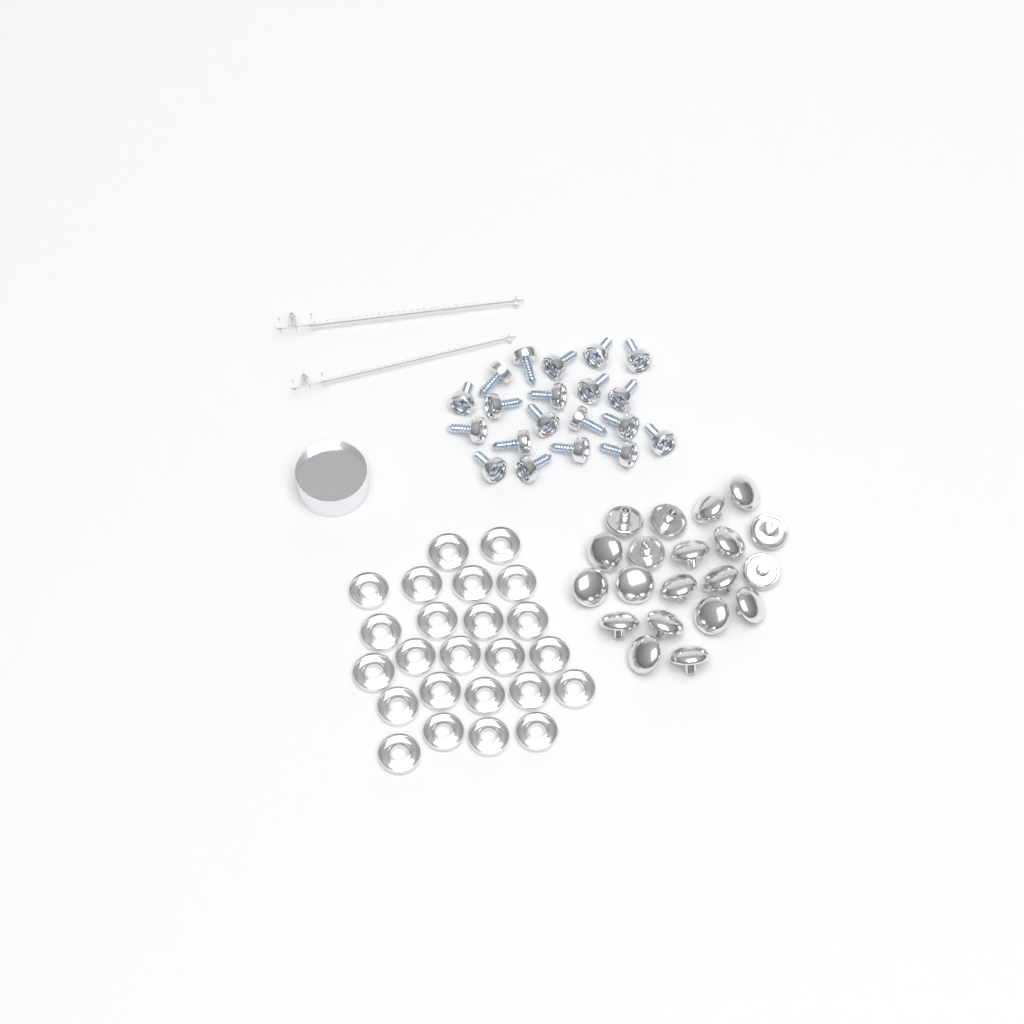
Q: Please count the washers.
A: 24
==
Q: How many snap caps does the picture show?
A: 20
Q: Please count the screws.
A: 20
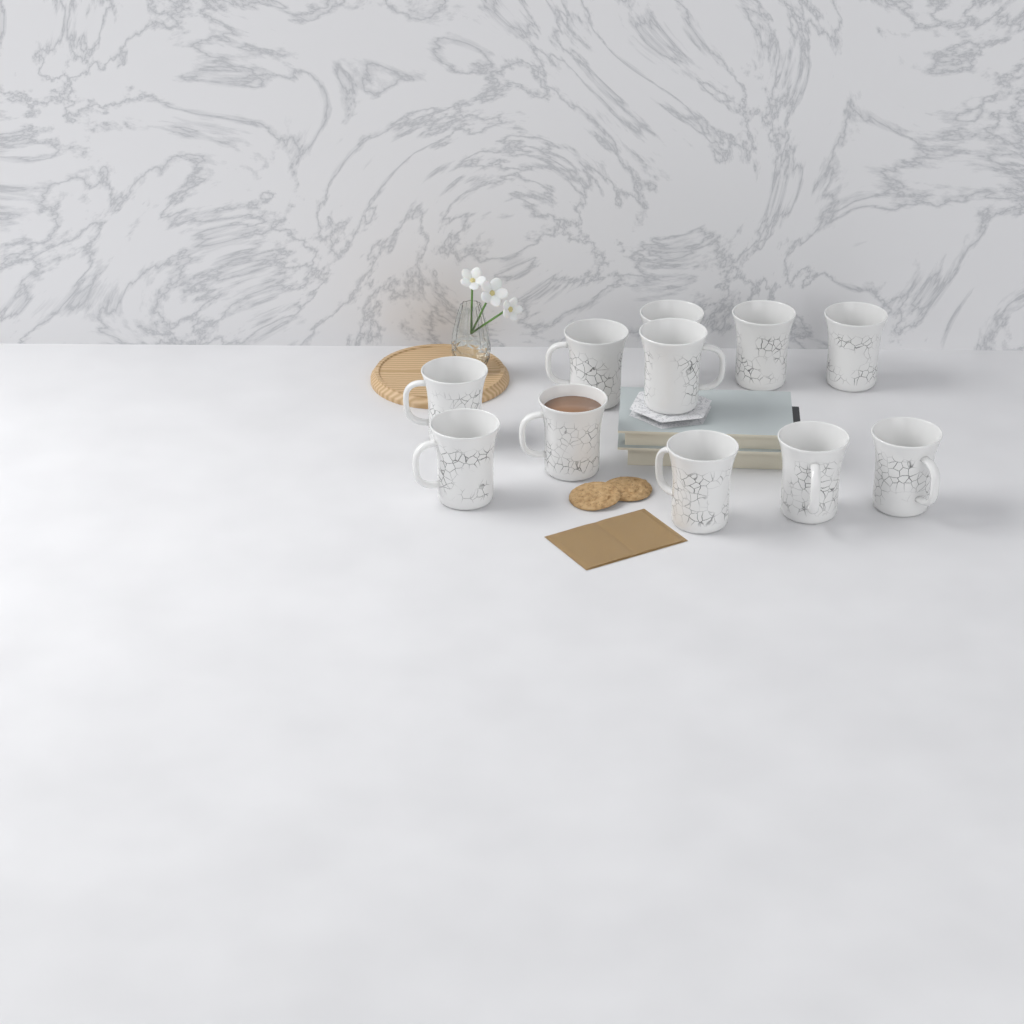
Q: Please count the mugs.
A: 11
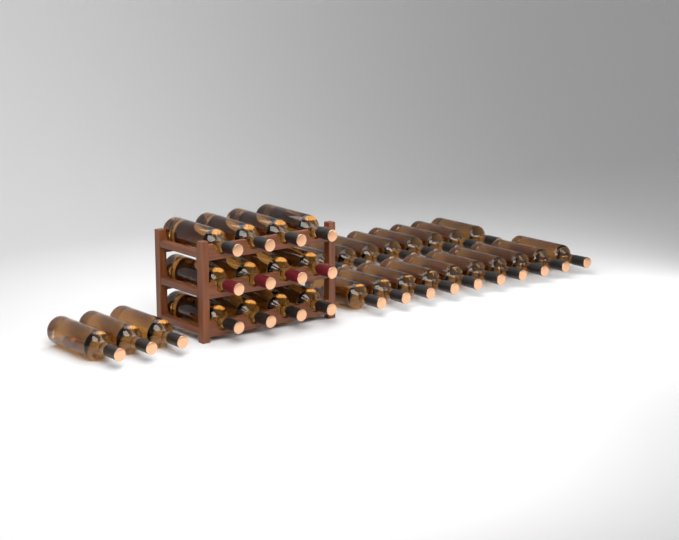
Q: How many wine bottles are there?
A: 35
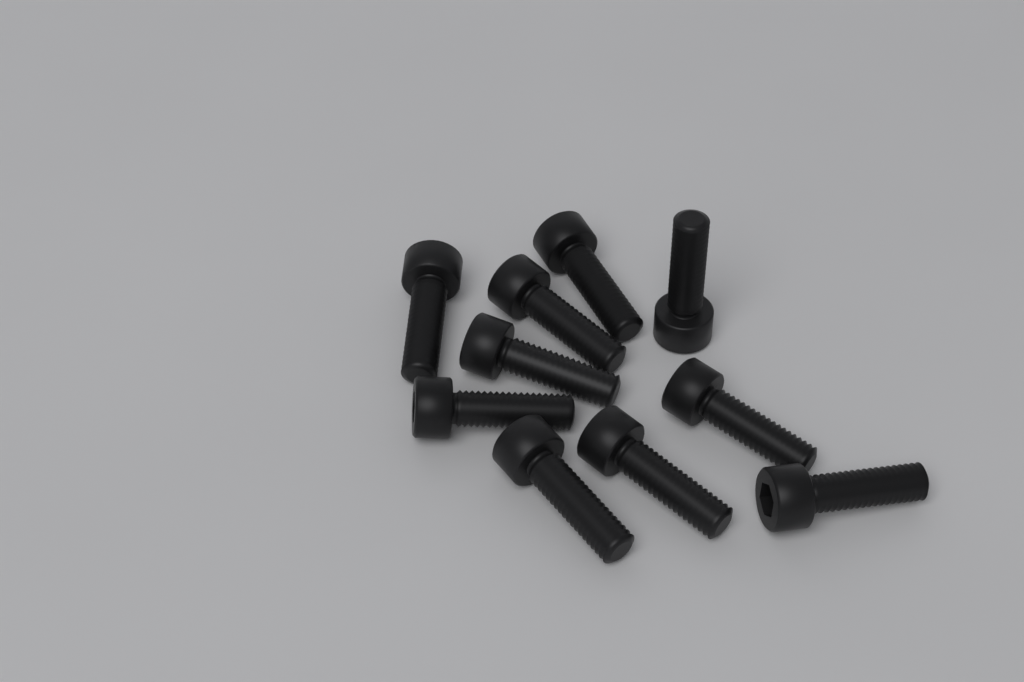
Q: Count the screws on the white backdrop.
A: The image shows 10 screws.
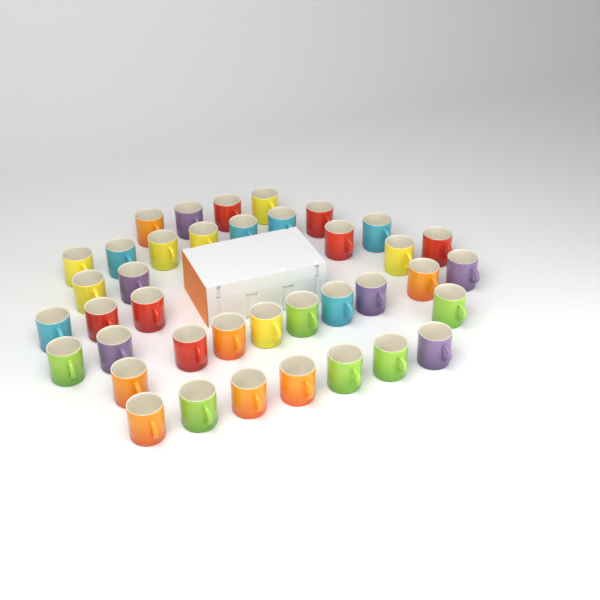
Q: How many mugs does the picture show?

**Work required**
Swap "mugs" for "cups" in the listing from the line with "Q: Please count the mugs." through the line with "Q: How many mugs does the picture show?", changing nothing else. Return only those lines, and leave the pictures out.

**Exercise answer**
Q: Please count the cups.
A: 11
Q: How many wine bottles are there?
A: 35
Q: Count the screws on the white backdrop.
A: The image shows 10 screws.
Q: How many cups does the picture show?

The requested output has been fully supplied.